Continuar a negociar com o Irão

Barack Obama elogiou ainda os progressos que tem sido feito em relação ao Irão, que levou os dois países a sentarem-se à mesa e conversarem pela primeira vez na última década, ainda que seja apenas para discutir o programa nuclear iraniano e os progressos tardem em transformar-se num acordo.

Ainda assim, diz Obama, os EUA têm a possibilidade de até à primavera conseguirem um acordo abrangente que garantiria a segurança do país e dos aliados na região, como é o caso de Israel, evitando mais um conflito no Médio Oriente.
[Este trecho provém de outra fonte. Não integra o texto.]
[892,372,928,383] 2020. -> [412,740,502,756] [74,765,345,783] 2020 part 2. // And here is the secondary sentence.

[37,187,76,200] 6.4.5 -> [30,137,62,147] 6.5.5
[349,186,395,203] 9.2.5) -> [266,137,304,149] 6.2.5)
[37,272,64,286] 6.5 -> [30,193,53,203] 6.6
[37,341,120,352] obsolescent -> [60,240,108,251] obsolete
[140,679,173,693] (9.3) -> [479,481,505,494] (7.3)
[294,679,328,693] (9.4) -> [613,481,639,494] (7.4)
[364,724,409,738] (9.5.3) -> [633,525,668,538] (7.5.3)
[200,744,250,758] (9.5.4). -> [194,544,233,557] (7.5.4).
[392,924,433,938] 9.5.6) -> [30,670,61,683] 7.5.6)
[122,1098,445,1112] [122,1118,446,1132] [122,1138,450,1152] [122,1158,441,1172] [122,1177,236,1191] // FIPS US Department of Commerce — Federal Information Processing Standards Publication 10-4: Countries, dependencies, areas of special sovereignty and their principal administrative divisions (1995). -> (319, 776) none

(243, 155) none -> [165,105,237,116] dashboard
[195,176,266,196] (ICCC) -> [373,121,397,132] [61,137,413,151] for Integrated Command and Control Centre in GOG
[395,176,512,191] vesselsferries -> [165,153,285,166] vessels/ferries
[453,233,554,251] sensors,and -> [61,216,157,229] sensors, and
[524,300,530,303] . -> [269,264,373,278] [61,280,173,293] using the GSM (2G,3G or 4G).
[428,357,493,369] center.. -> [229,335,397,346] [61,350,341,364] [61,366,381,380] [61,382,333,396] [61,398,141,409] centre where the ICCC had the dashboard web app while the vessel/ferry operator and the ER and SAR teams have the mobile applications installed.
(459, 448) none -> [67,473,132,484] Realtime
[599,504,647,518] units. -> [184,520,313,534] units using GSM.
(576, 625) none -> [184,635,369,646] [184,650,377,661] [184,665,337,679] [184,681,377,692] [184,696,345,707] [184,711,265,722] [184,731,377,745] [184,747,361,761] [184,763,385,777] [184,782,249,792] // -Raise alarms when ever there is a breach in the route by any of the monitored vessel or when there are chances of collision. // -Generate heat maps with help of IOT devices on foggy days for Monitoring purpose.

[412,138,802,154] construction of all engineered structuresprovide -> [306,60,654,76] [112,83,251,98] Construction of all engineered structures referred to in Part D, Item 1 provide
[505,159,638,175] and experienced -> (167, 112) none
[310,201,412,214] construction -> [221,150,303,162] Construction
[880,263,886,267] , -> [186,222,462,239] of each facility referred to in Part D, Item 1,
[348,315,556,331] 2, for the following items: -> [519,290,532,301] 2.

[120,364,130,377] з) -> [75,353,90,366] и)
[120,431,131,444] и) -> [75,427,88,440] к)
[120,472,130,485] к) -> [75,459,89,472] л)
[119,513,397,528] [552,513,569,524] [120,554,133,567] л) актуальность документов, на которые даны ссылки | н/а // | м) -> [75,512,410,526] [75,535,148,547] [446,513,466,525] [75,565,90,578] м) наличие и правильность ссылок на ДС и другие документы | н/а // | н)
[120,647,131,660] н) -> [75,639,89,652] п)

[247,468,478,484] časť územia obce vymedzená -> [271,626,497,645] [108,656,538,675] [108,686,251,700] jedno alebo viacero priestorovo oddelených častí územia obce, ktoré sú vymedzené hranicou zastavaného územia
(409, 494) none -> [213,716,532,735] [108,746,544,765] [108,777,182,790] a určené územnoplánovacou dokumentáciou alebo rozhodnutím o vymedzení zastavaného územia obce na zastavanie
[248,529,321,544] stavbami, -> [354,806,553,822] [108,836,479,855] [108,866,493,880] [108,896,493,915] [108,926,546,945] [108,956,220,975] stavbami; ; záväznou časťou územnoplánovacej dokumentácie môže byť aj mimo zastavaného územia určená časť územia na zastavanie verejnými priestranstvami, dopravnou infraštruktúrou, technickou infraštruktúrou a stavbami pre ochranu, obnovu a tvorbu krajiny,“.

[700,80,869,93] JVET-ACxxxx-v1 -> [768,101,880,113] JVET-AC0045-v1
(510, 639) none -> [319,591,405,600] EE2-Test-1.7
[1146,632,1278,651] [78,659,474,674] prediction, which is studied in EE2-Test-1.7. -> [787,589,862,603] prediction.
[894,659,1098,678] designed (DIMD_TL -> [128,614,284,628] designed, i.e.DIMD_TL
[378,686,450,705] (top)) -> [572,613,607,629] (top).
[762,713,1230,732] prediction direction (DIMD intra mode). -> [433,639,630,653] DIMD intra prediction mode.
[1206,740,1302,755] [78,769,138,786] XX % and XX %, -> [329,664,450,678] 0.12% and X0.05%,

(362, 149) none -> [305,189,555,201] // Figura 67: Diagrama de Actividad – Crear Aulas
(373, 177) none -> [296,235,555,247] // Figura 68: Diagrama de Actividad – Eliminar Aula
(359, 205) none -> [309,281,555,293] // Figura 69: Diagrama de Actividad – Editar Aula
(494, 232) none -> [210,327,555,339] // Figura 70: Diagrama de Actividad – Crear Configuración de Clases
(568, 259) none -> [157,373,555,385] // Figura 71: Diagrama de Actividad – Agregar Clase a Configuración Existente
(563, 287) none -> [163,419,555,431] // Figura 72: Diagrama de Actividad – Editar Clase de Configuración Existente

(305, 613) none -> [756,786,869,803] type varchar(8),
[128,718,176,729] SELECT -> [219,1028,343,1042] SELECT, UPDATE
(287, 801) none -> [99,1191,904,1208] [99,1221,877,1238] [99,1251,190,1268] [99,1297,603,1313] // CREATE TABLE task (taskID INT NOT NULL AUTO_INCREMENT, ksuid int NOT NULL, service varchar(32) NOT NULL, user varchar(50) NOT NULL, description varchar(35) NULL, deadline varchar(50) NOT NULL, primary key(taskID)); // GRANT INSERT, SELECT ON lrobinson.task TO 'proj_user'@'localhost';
“Não há garantias que as negociações vão chegar a bom porto, e eu vou manter todas as opções em aberto para evitar um Irão com capacidade nuclear. Mas aprovar novas sanções neste Congresso vai impedir o sucesso da diplomacia, alienar os EUA dos seus aliados e garantir que o Irão reativa o seu programa nuclear. Não faz sentido. É por isso que irei vetar novas sanções que ameacem reverter este progresso. O povo americano espera que entremos em guerra apenas em último recurso, e eu pretendo manter-me fiel a esse princípio”, disse.

Promessa de fechar Guantanamo mantém-se

É uma promessa de longa data, mas Barack Obama continua a manter que vai fechar Guantanamo. A população da prisão norte-americana ao largo de Cuba já foi reduzida para metade durante a presidência de Obama, e é agora “tempo para finalizar o trabalho”. “Não vou ceder na minha determinação de a fechar. Nós não somos assim”, disse, sobre uma prisão que reconhece ser muito criticada pela comunidade internacional e que os próprios terroristas usam como desculpa para recrutar.